INTRODUCTION
Population aging and its association with cognitive impacts of hearing loss [1–5] is a growing concern. As people age, cognitive dysfunction may manifest from mild to severe, including dementia itself [6], which represents a public health concern [7,8] that might be considered a priority for public health [8].
Hearing loss affects 23% of Americans who are 12 or older [9] and is considered the main modifiable factor capable of preventing cognitive decline in adult life [10]. As hearing is restored and the auditory deprivation is reduced, the deleterious effects of hearing loss can be prevented or attenuated, satisfaction with the use of hearing aids will increase, and auditory brain response will improve [11–20]. Also, despite the level of technology, both basic and premium hearing aids performs similarly among those with mild-to-moderate hearing loss [21,22]. Brazilian public health system, named SUS, freely provides hearing aids for those who have a medical prescription to use them.

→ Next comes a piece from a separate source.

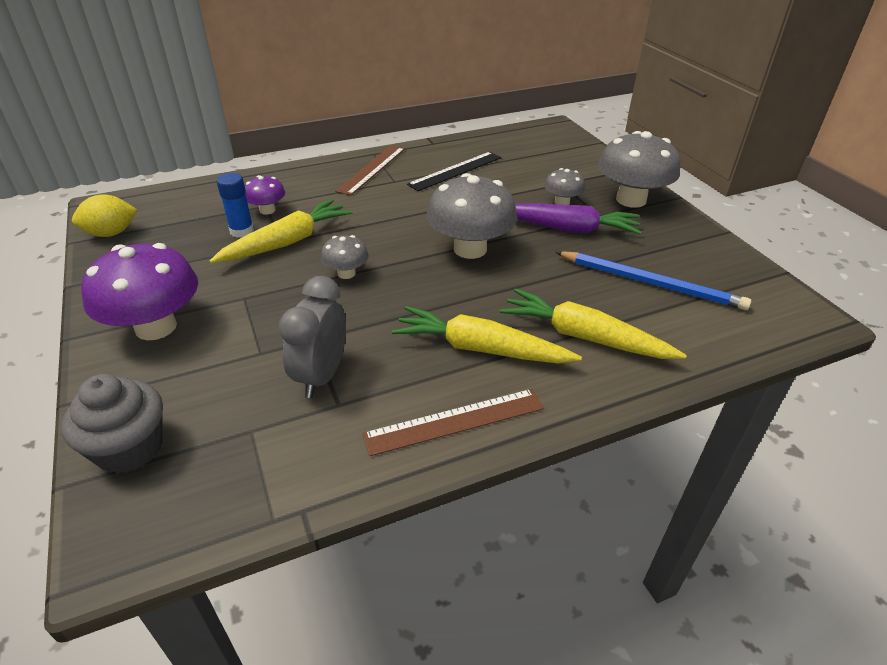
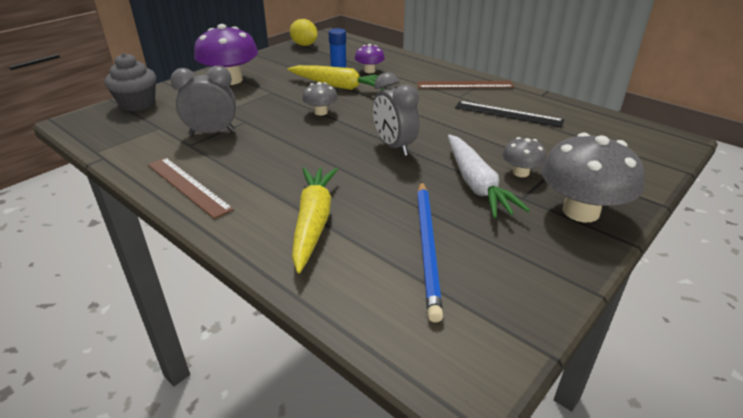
camera: 65 degrees right, 5 degrees down
(470, 249) = (394, 146): grey mushroom -> grey clock
(481, 349) = (269, 179): yellow carrot -> none
(567, 228) = (476, 184): purple carrot -> white carrot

Depending on the level of technology, hearing aids present some special sound processing strategies. The premium hearing aids typically include more complex, automatic and adaptative version of the features, as well as some features that are not available in the basic devices [23]. Among the features currently available are modern microphones, transposing frequencies, and cancelling feedback, besides amplifying the sound. Over the past years, both hardware (such as microphones) and software (directionality, noise reduction and such) have been evolving to a point in which microphones can adopt spatially dependent directivity pattern. Also, natural directivity that works as pinna-simulation directivity is an algorithm that seems to improve SNR. The premium hearing aids we used in this study accounts for all these features. More details on directionality, noise reduction, and sound processing algorithms can be found in some theorical books [24–26].
Although previous research have shown that hearing aids may impact on auditory brain response [20] and improve signal-to-noise ratio significantly [21,22], none of them describes pragmatically the hearing aids’ effect on poor educated individuals. Thus, we aimed to compare, in a real-world scenario, the effects of different levels of technology on attention, memory, electrophysiological response, and self-perceived benefit of new users of hearing-aids in a developing country such as Brazil.